The sheriff is an elected official, the chief executive of a sheriff's department. Most sheriffs operate under the county government, with a few city sheriffs (mostly in Virginia, where cities are legally not a part of the county that surrounds them). Forty nine states have sheriffs. The only exception is Alaska, which has no counties.

The word "sheriff" is a portmanteau of "shire reeve," which was the tax collector in medieval England. In some states, the sheriff is also the tax collector.

In most states, the sheriff is a constitutional officer, meaning that counties must have a sheriff. The office may be largely ceremonial, with some duties to serve papers and provide security for the courts. In other states, the sheriff does these things and also runs the county jail. In most states, the sheriff does all of these, and also provides general law enforcement services to unincorporated areas of the county and some cities that do not have their own police, and contract to the sheriff to provide police services.

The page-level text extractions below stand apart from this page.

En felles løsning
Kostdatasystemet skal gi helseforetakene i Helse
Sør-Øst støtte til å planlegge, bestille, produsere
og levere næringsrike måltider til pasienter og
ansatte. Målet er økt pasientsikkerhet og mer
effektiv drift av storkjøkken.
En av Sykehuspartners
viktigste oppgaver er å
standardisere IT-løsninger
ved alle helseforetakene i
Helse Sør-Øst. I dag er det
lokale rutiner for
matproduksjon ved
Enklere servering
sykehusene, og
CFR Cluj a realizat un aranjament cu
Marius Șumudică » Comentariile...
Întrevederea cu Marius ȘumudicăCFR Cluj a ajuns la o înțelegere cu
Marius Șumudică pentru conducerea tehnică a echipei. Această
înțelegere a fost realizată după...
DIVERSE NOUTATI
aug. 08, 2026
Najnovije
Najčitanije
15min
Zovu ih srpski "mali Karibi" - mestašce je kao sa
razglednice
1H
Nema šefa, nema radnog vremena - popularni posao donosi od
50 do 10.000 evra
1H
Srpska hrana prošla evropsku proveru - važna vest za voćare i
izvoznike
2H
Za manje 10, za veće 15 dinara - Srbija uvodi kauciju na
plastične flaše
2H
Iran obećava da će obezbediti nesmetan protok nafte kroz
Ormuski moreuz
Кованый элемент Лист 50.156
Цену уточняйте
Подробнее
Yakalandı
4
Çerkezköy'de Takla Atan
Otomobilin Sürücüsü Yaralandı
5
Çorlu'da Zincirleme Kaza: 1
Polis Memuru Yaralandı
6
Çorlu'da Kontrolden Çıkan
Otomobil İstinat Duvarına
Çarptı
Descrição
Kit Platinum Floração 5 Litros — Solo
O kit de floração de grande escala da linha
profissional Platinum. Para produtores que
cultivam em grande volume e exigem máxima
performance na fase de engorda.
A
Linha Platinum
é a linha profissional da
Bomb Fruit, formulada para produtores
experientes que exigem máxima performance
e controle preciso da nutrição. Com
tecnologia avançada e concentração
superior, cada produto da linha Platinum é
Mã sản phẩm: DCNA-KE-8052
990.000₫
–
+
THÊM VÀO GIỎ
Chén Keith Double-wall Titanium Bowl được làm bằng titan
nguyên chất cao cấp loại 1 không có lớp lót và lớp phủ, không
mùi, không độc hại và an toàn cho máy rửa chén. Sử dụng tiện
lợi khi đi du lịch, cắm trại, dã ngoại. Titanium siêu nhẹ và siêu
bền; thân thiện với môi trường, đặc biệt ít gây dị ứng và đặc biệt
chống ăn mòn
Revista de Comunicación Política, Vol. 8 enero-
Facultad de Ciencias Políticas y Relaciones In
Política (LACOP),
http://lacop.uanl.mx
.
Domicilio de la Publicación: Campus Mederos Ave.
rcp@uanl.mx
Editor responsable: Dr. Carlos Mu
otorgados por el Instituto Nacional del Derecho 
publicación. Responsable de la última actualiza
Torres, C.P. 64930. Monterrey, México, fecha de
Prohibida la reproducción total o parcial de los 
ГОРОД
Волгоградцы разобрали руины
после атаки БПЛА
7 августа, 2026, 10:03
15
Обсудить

A few counties have both a sheriff's department (also called a sheriff's office -- the names are more or less interchangeable) and a county police department. This usually comes about when the county government doesn't want to have a chief law enforcement officer they can't fire at will. The county police department has a chief of police, who reports to the county commission and serves at their pleasure. Where this happens, the county sheriff is relegated to running the jail and serving legal process.

Line employees of a sheriff's department are called deputies or deputy sheriffs. They generally have the same law enforcement powers as a police officer.

Rangers, at least as general-service law enforcement officers at the state level, are limited to Texas. The Texas Rangers have a history going back many years and are the top of the police pecking order in Texas. Many states will have park or forest rangers who work for their proprietary government subdivisions (division of state parks, department of forestry, etc.), and may or may not have police powers (they usually do). Where they do not have police powers, they generally function as naturalists or conservation officers.

Most state-level law enforcement officers are members of state highway patrols or state police agencies, and have the title of "trooper." California is an exception. California Highway Patrol officers have the title State Traffic Officer.

A marshal is an enforcement officer of the court. Marshals may provide security for the court and court staff, and may also serve subpoenas and arrest warrants. At the federal level, the U.S. Marshals (not marshalls) Service provides security for the courts, transports witnesses and prisoners to and from court, may transport inmates between federal corrections facilities, and runs the witness protection program.

A city marshal might serve subpoenas, provide court security, and take custody of people arrested on warrants. In Reno and Las Vegas, for example, when a city police officer (the Las Vegas Metropolitan Police Department is an amalgam of the former Las Vegas Police and Clark County Sheriffs Office, formed in 1973, and headed by an elected sheriff) locates someone with an arrest warrant issued by the municipal court, they can call a deputy marshal to the scene. The deputy marshals wear police-type uniforms and drive marked patrol cars. They take custody of the arrestee and book them at the county jail. The police officer can then resume patrol.